I can't tell you how UNexcited I am for this. My parents are having their 40th anniversary celebration in June...my brother is getting married in August. I am about to have the ability to attend at least one of these special occasions denied me, possibly both depending on what surgical date they give me. I currently have no surgical date so, this is looming and driving me crazy. I still have days when the pressure in the atmosphere is SO high my head feels like it is going to explode into a bajillion pieces. But what has NOT happened is MUCH more important to me...
My family never fell apart through this...my husband has been able to take care of all of his needs, our son's and mine. The first surgery didn't kill me...or paralyze me. Quite frankly....on the days when the atmospheric pressure isn't jarring my head...I feel wonderful. I still get tired quickly, but...it hasn't even been 3 months since the surgery yet!
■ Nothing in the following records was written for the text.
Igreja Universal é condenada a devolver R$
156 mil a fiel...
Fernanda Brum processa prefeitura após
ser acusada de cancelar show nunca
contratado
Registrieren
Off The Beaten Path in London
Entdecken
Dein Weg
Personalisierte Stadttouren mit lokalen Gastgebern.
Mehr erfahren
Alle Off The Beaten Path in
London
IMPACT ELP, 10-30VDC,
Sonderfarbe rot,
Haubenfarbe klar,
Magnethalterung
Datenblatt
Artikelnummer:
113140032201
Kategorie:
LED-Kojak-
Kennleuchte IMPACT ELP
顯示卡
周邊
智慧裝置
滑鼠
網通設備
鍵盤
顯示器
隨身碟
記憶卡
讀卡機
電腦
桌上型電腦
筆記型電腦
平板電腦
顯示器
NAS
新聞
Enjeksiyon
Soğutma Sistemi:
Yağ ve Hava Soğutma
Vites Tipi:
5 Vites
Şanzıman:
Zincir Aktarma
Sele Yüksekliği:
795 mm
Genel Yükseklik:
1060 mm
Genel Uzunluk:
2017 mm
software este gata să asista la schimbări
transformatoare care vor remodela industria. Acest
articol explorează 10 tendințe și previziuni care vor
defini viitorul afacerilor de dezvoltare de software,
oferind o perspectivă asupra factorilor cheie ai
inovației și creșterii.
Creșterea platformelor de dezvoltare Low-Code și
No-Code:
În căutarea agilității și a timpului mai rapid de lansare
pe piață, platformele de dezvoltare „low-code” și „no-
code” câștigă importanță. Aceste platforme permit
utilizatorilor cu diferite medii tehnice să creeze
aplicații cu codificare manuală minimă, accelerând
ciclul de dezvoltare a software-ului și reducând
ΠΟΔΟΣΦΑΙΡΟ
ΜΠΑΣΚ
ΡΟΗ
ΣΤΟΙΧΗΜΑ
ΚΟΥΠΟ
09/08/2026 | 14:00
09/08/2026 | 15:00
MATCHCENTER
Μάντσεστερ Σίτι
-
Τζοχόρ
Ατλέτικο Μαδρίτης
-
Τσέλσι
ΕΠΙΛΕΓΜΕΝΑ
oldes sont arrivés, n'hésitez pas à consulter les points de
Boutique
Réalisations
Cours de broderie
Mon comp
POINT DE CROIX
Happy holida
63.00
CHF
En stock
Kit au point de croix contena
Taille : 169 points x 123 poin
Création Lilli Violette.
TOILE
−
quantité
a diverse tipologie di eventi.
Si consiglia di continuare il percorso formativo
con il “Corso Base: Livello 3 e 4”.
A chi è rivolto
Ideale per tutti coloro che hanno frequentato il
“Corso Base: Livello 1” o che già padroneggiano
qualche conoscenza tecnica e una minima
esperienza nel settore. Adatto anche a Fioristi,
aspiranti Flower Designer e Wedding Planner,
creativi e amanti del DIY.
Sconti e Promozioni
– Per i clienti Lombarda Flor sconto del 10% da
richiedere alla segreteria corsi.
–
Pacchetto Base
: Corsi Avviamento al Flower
Some people can take up to 6 months to recover from this surgery. I have a confident feeling in my heart that this next surgery won't take my life either. I just wonder what I am meant to learn through this process...I'm trying to keep my eyes wide open and my heart filled with hope.
I also feel I should publicly acknowledge all of the friends and family that have had to endure endless phone calls, texts and emails because I was stuck in bed, lonely with nothing else to do when my Mister was at work and the Sprout was in daycare. They (DEFINITELY) know who they are, and I suppose they are tired of it all...but I hope they will accept my apologies and forgive me. I can't even remember everything I would talk about while trying to keep them all on the phone just a little bit longer, but there is no doubt in my mind some of it ended up being nonsensical and boring. I owe them all a great debt of gratitude and I feel blessed to have them in my life. I hope they will bear with me for round two of this adventure... *crosses my fingers and all crossable body parts*
The plan is as follows...when they open me up again they will use the same incision as the original surgery, they will remove the fluid from the back of my head, replace the dura patch they applied in the first procedure (I hope they use super glue this time!!), staple me shut after inserting a drainage tube for trace amounts of blood that may be there and they are placing a lumbar drainage tube as well just to make sure to cover all of the bases. I am told that the recovery will be shorter, possibly less painful as there is no bone grinding or removals this go 'round. I certainly am thankful for that!!
I will keep you all posted on how things turn out...as of now I am still not allowed to lift and until my next surgery is completed and I am fully recovered that will remain unchanged. Not being able to lift my son has actually been the WORST side affects from this surgery. Everything else I could take...but that...that is still killing me inside. I'm just glad he may be too young to remember this year in his life and I keep praying it won't affect him emotionally.
Finally, thank you to all my followers and readers for being so patient...waiting for me to get back into the game. I'm sorry it is turning out to be a much longer process than I ever dreamed it would be, but know that when I am able to pick up with my flogging again things will start getting awesome up in here again! Love you all!